A spokeswoman for the air force base confirmed the incident in a prepared statement, saying, “As part of normal protocol, Security Forces personnel entered the individuals’ information into the California Law Enforcement Telecommunications System, which identified them as undocumented immigrants. Security Forces then telephoned Immigration Customs Enforcement, who confirmed the status of the individuals and responded to take custody.”
But according to the Mercury News, “it’s unclear if employees or officials at military bases across the U.S. are required to report undocumented immigrants who visit the bases to ICE. A spokeswoman for Travis did not say if there are any such policies in place or if the individual who reported Mejia and Nuñez to ICE used his own discretion.”
According to Mejia, the individual who reported him and Nuñez to ICE told them “they would likely only be questioned and then let go. They had clean records, he told them. ‘But we knew that ICE never lets anyone go,’ said Mejia. ‘It seemed as if he just decided to call ICE in that moment, on a whim.

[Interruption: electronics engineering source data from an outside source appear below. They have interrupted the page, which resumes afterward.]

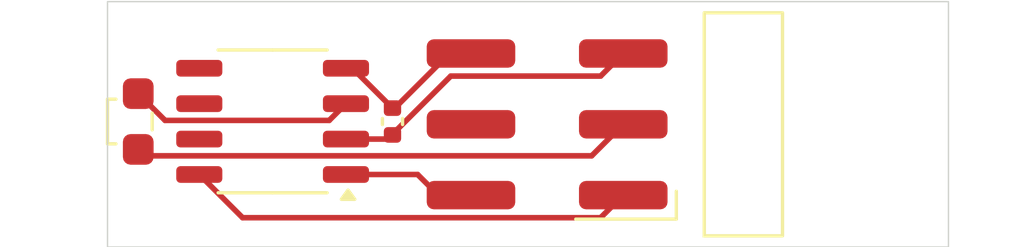
<source format=kicad_pcb>
(kicad_pcb
	(version 20240108)
	(generator "pcbnew")
	(generator_version "8.0")
	(general
		(thickness 1)
		(legacy_teardrops no)
	)
	(paper "A4")
	(layers
		(0 "F.Cu" signal)
		(31 "B.Cu" signal)
		(32 "B.Adhes" user "B.Adhesive")
		(33 "F.Adhes" user "F.Adhesive")
		(34 "B.Paste" user)
		(35 "F.Paste" user)
		(36 "B.SilkS" user "B.Silkscreen")
		(37 "F.SilkS" user "F.Silkscreen")
		(38 "B.Mask" user)
		(39 "F.Mask" user)
		(40 "Dwgs.User" user "User.Drawings")
		(41 "Cmts.User" user "User.Comments")
		(42 "Eco1.User" user "User.Eco1")
		(43 "Eco2.User" user "User.Eco2")
		(44 "Edge.Cuts" user)
		(45 "Margin" user)
		(46 "B.CrtYd" user "B.Courtyard")
		(47 "F.CrtYd" user "F.Courtyard")
		(48 "B.Fab" user)
		(49 "F.Fab" user)
		(50 "User.1" user)
		(51 "User.2" user)
		(52 "User.3" user)
		(53 "User.4" user)
		(54 "User.5" user)
		(55 "User.6" user)
		(56 "User.7" user)
		(57 "User.8" user)
		(58 "User.9" user)
	)
	(setup
		(stackup
			(layer "F.SilkS"
				(type "Top Silk Screen")
				(color "White")
			)
			(layer "F.Paste"
				(type "Top Solder Paste")
			)
			(layer "F.Mask"
				(type "Top Solder Mask")
				(color "Black")
				(thickness 0.01)
			)
			(layer "F.Cu"
				(type "copper")
				(thickness 0.035)
			)
			(layer "dielectric 1"
				(type "core")
				(color "FR4 natural")
				(thickness 0.91)
				(material "FR4")
				(epsilon_r 4.5)
				(loss_tangent 0.02)
			)
			(layer "B.Cu"
				(type "copper")
				(thickness 0.035)
			)
			(layer "B.Mask"
				(type "Bottom Solder Mask")
				(color "Black")
				(thickness 0.01)
			)
			(layer "B.Paste"
				(type "Bottom Solder Paste")
			)
			(layer "B.SilkS"
				(type "Bottom Silk Screen")
				(color "White")
			)
			(copper_finish "None")
			(dielectric_constraints no)
		)
		(pad_to_mask_clearance 0)
		(allow_soldermask_bridges_in_footprints no)
		(pcbplotparams
			(layerselection 0x00010fc_ffffffff)
			(plot_on_all_layers_selection 0x0000000_00000000)
			(disableapertmacros no)
			(usegerberextensions no)
			(usegerberattributes yes)
			(usegerberadvancedattributes yes)
			(creategerberjobfile yes)
			(dashed_line_dash_ratio 12.000000)
			(dashed_line_gap_ratio 3.000000)
			(svgprecision 4)
			(plotframeref no)
			(viasonmask no)
			(mode 1)
			(useauxorigin no)
			(hpglpennumber 1)
			(hpglpenspeed 20)
			(hpglpendiameter 15.000000)
			(pdf_front_fp_property_popups yes)
			(pdf_back_fp_property_popups yes)
			(dxfpolygonmode yes)
			(dxfimperialunits yes)
			(dxfusepcbnewfont yes)
			(psnegative no)
			(psa4output no)
			(plotreference yes)
			(plotvalue yes)
			(plotfptext yes)
			(plotinvisibletext no)
			(sketchpadsonfab no)
			(subtractmaskfromsilk no)
			(outputformat 1)
			(mirror no)
			(drillshape 1)
			(scaleselection 1)
			(outputdirectory "")
		)
	)
	(net 0 "")
	(net 1 "/TX{slash}SWIO")
	(net 2 "VSS")
	(net 3 "unconnected-(U1-PC1-Pad5)")
	(net 4 "/RX")
	(net 5 "VDD")
	(net 6 "unconnected-(U1-PC2-Pad6)")
	(net 7 "unconnected-(U1-PC4-Pad7)")
	(net 8 "/LED")
	(net 9 "/DIM")
	(net 10 "unconnected-(J1-Pin_4-Pad4)")
	(footprint "agausmann:LiteOn_LTST-S270KxKT" (layer "F.Cu") (at 151.4 72.9 90))
	(footprint "agausmann:Conn_HCTL_PZ254-2-03-WS" (layer "F.Cu") (at 173.06 73 90))
	(footprint "Package_SO:SOP-8_3.9x4.9mm_P1.27mm" (layer "F.Cu") (at 156.21 72.895 180))
	(footprint "Capacitor_SMD:C_0402_1005Metric" (layer "F.Cu") (at 160.5 72.9 -90))
	(gr_rect
		(start 150.3 68.6)
		(end 180.4 77.4)
		(stroke
			(width 0.05)
			(type default)
		)
		(fill none)
		(layer "Edge.Cuts")
		(uuid "99524270-37c0-4fb4-b1b8-eb420637257a")
	)
	(segment
		(start 155.135 76.35)
		(end 153.585 74.8)
		(width 0.2)
		(layer "F.Cu")
		(net 1)
		(uuid "31fcfbda-e4e2-40ee-9e75-e77243b3bd4f")
	)
	(segment
		(start 168.76 75.54)
		(end 167.95 76.35)
		(width 0.2)
		(layer "F.Cu")
		(net 1)
		(uuid "5dfabe57-e8f2-472f-b6a0-f5087fb563ab")
	)
	(segment
		(start 167.95 76.35)
		(end 155.135 76.35)
		(width 0.2)
		(layer "F.Cu")
		(net 1)
		(uuid "bb5768cb-cd1d-4d63-bc13-e748865669fb")
	)
	(segment
		(start 160.5 73.38)
		(end 160.35 73.53)
		(width 0.2)
		(layer "F.Cu")
		(net 2)
		(uuid "6f8da479-6492-4fc9-acd4-12853691a461")
	)
	(segment
		(start 160.5 73.356134)
		(end 162.586134 71.27)
		(width 0.2)
		(layer "F.Cu")
		(net 2)
		(uuid "7f5ce60f-fb5a-4ede-a820-d61a34537b4c")
	)
	(segment
		(start 162.586134 71.27)
		(end 167.95 71.27)
		(width 0.2)
		(layer "F.Cu")
		(net 2)
		(uuid "814c60a9-3b22-4c20-992c-2f03f14193b5")
	)
	(segment
		(start 160.5 73.38)
		(end 160.5 73.356134)
		(width 0.2)
		(layer "F.Cu")
		(net 2)
		(uuid "b42a6a3b-e04e-43fe-8f9f-28abf56b471a")
	)
	(segment
		(start 167.95 71.27)
		(end 168.76 70.46)
		(width 0.2)
		(layer "F.Cu")
		(net 2)
		(uuid "cefaa592-0361-4099-a6d4-67b8be1c5668")
	)
	(segment
		(start 160.35 73.53)
		(end 158.835 73.53)
		(width 0.2)
		(layer "F.Cu")
		(net 2)
		(uuid "d7734fb2-6f93-420b-a83f-04acc65ff48d")
	)
	(segment
		(start 162.14 75.54)
		(end 161.4 74.8)
		(width 0.2)
		(layer "F.Cu")
		(net 4)
		(uuid "9936f10c-4515-42d0-97d4-05d126667a14")
	)
	(segment
		(start 161.4 74.8)
		(end 158.835 74.8)
		(width 0.2)
		(layer "F.Cu")
		(net 4)
		(uuid "e8bce08f-d8c9-4f19-8cd3-f9069b90fe0c")
	)
	(segment
		(start 163.31 75.54)
		(end 162.14 75.54)
		(width 0.2)
		(layer "F.Cu")
		(net 4)
		(uuid "fad15388-ee73-48f3-a143-a865872e58ae")
	)
	(segment
		(start 160.58 72.42)
		(end 160.5 72.42)
		(width 0.2)
		(layer "F.Cu")
		(net 5)
		(uuid "5a6a5f0e-8643-4563-be3d-fc0ff7ca6ab5")
	)
	(segment
		(start 163.31 70.46)
		(end 162.54 70.46)
		(width 0.2)
		(layer "F.Cu")
		(net 5)
		(uuid "5b11d185-b340-4c98-967e-758bf008ebbf")
	)
	(segment
		(start 159.07 70.99)
		(end 160.5 72.42)
		(width 0.2)
		(layer "F.Cu")
		(net 5)
		(uuid "6c6dacea-2c93-4107-84db-561aaaed3b4f")
	)
	(segment
		(start 162.54 70.46)
		(end 160.58 72.42)
		(width 0.2)
		(layer "F.Cu")
		(net 5)
		(uuid "7a562a97-9280-43e2-a554-c2d9c3fd8b7e")
	)
	(segment
		(start 158.835 70.99)
		(end 159.07 70.99)
		(width 0.2)
		(layer "F.Cu")
		(net 5)
		(uuid "a60428e3-2a03-49c0-b80d-49fa221bed5e")
	)
	(segment
		(start 158.835 72.26)
		(end 158.235 72.86)
		(width 0.2)
		(layer "F.Cu")
		(net 8)
		(uuid "a7098b76-6c58-409a-9e5e-b3c60def3a4c")
	)
	(segment
		(start 152.36 72.86)
		(end 151.4 71.9)
		(width 0.2)
		(layer "F.Cu")
		(net 8)
		(uuid "dc65acd6-4763-4e0a-bb07-1be45257edbe")
	)
	(segment
		(start 158.235 72.86)
		(end 152.36 72.86)
		(width 0.2)
		(layer "F.Cu")
		(net 8)
		(uuid "e1bff93c-710f-48db-8a68-8626c6a8ccc9")
	)
	(segment
		(start 167.63 74.13)
		(end 151.63 74.13)
		(width 0.2)
		(layer "F.Cu")
		(net 9)
		(uuid "8d858ce0-d9c1-443e-a582-8c692e1262f2")
	)
	(segment
		(start 151.63 74.13)
		(end 151.4 73.9)
		(width 0.2)
		(layer "F.Cu")
		(net 9)
		(uuid "96e290ae-c013-4b21-b1dd-6582a0fd27ca")
	)
	(segment
		(start 168.76 73)
		(end 167.63 74.13)
		(width 0.2)
		(layer "F.Cu")
		(net 9)
		(uuid "d68988ec-7132-4c48-9a92-a5b4e4880338")
	)
)
</source>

He didn’t know what to expect or how the process worked.’” Now both could very well likely be ripped from their lives and homes.
“I used to see news reports of so many cases, but you never think that it’s going to happen to you,” said Cristina, Nuñez’s wife.
The clock is ticking for both men, due to the fact that they have been placed in expedited deportation proceedings for re-entering the U.S. some 15 years ago after initial deportation:
Alisa Whitfield, an immigration attorney with Centro Legal de la Raza, a local nonprofit in Oakland, who is representing the men pro bono, has submitted a request for them to receive an interview with an asylum officer regarding their fear of returning to Mexico.
Because they are in reinstatement proceedings, they would have to prove that they would be extremely likely to be persecuted upon their return to Mexico in order to be granted protection from deportation.
If they were facing regular removal proceedings, they would be eligible to post a bond to leave the detention center, and fight their cases in immigration hearings, Whitfield said.
But there’s very little legal recourse for people in their situation, according to Srikantiah.
“The process usually ends very, very poorly for the person detained,” she said.